This article was last reviewed on
This article waslast modified on 10 July 2017.

On 7 August 2013 the National Institute for Health and Care Excellence (NICE) published a detailed evaluation of the clinical and cost effectiveness of molecular tests used during breast cancer surgery to detect cancer cells in the ‘sentinel’ lymph nodes in the armpit. Sentinel nodes are those to which breast cancer cells first spread.

About 46,000 cases of breast cancer are diagnosed in England and Wales each year. Current NICE guidance is that patients in whom a mammogram (X-ray of the breast) or an ultrasound scan shows early invasive breast cancer should be offered an ultrasound scan of the armpit. If the lymph nodes appear abnormal, ultrasound-guided needle biopsy is offered to detect cancer cells. If there are no abnormal nodes on ultrasound, or if the biopsy tissue examination is negative, then the breast tumour can be removed with only minimal local surgery. However, in order to confirm that there has been no lymphatic spread in these patients, radioactive material and a blue dye are injected into the breast before the operation to identify sentinel lymph nodes. One or more nodes are removed during the operation and sent to the laboratory for microscopic examination.

This recent NICE evaluation has approved the use of a molecular test, the One-Step Nucleic Acid Amplification system (RD-100i OSNA, Sysmex UK), to examine sentinel nodes while breast tumour surgery is underway. A whole sentinel node is homogenised and the liquid phase analysed in an automated system. The analysis looks for messenger RNA (mRNA) that codes for the production of a protein called cytokeratin-19 (CK19). This mRNA is present in 99% of breast tumour cells but not in normal lymph nodes. The semiquantitative test result for one node is available in 30 minutes and for up to four nodes in 40 minutes. Because sentinel node analysis can be done while the primary tumour is being removed, the total time in surgery may not be significantly increased.

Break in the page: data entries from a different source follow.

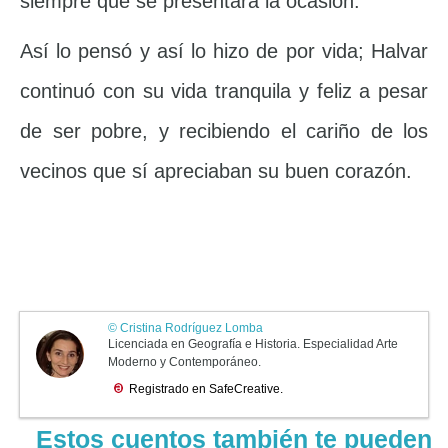
siempre que se presentara la ocasión.
Así lo pensó y así lo hizo de por vida; Halvar
continuó con su vida tranquila y feliz a pesar
de ser pobre, y recibiendo el cariño de los
vecinos que sí apreciaban su buen corazón.
Estos cuentos también te pueden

This evaluation concluded that the OSNA system would represent a cost-effective use of NHS resources for those with early invasive breast cancer. It would let the surgeon removing the tumour decide whether all the armpit lymph nodes should also be removed during the same operation, rather than having to wait 5 to 15 days for the results of examination of tissue under a microscope. Such a wait can cause anxiety for patients, and a positive result may lead to a second operation at the same site which can be more difficult, with a higher risk of complications. In addition, the availability of a result during the operation would allow the early start of treatments such as chemotherapy.